Records for this task

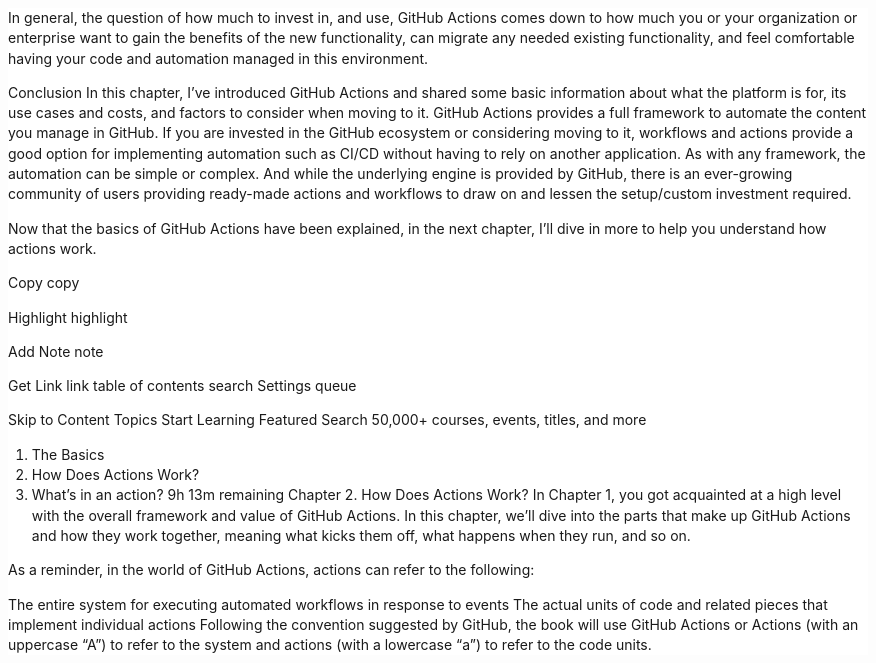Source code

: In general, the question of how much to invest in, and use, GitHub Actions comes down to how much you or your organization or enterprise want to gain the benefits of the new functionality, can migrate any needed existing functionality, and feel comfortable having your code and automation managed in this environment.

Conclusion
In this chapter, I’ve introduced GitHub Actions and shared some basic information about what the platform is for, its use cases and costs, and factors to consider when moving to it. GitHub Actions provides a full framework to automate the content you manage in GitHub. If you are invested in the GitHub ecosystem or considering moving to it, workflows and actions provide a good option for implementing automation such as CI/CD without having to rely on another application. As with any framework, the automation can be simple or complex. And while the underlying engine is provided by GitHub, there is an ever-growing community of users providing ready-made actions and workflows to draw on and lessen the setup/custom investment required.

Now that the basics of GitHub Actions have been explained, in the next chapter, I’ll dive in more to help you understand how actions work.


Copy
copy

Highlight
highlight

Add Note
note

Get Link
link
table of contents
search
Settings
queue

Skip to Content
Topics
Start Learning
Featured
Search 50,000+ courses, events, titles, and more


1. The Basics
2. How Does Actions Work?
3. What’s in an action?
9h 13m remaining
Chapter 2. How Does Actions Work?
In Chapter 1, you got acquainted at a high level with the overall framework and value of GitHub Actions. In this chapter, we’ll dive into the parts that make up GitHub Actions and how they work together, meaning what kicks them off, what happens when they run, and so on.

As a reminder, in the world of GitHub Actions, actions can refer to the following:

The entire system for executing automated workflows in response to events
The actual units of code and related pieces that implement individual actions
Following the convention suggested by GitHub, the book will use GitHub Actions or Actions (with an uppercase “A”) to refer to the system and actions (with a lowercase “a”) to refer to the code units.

Exercise prompt
Transcribe the material above line for line without changing anything, and leave the picture out of your answer.

Solution for this problem
Source code

: In general, the question of how much to invest in, and use, GitHub Actions comes down to how much you or your organization or enterprise want to gain the benefits of the new functionality, can migrate any needed existing functionality, and feel comfortable having your code and automation managed in this environment.

Conclusion
In this chapter, I’ve introduced GitHub Actions and shared some basic information about what the platform is for, its use cases and costs, and factors to consider when moving to it. GitHub Actions provides a full framework to automate the content you manage in GitHub. If you are invested in the GitHub ecosystem or considering moving to it, workflows and actions provide a good option for implementing automation such as CI/CD without having to rely on another application. As with any framework, the automation can be simple or complex. And while the underlying engine is provided by GitHub, there is an ever-growing community of users providing ready-made actions and workflows to draw on and lessen the setup/custom investment required.

Now that the basics of GitHub Actions have been explained, in the next chapter, I’ll dive in more to help you understand how actions work.


Copy
copy

Highlight
highlight

Add Note
note

Get Link
link
table of contents
search
Settings
queue

Skip to Content
Topics
Start Learning
Featured
Search 50,000+ courses, events, titles, and more


1. The Basics
2. How Does Actions Work?
3. What’s in an action?
9h 13m remaining
Chapter 2. How Does Actions Work?
In Chapter 1, you got acquainted at a high level with the overall framework and value of GitHub Actions. In this chapter, we’ll dive into the parts that make up GitHub Actions and how they work together, meaning what kicks them off, what happens when they run, and so on.

As a reminder, in the world of GitHub Actions, actions can refer to the following:

The entire system for executing automated workflows in response to events
The actual units of code and related pieces that implement individual actions
Following the convention suggested by GitHub, the book will use GitHub Actions or Actions (with an uppercase “A”) to refer to the system and actions (with a lowercase “a”) to refer to the code units.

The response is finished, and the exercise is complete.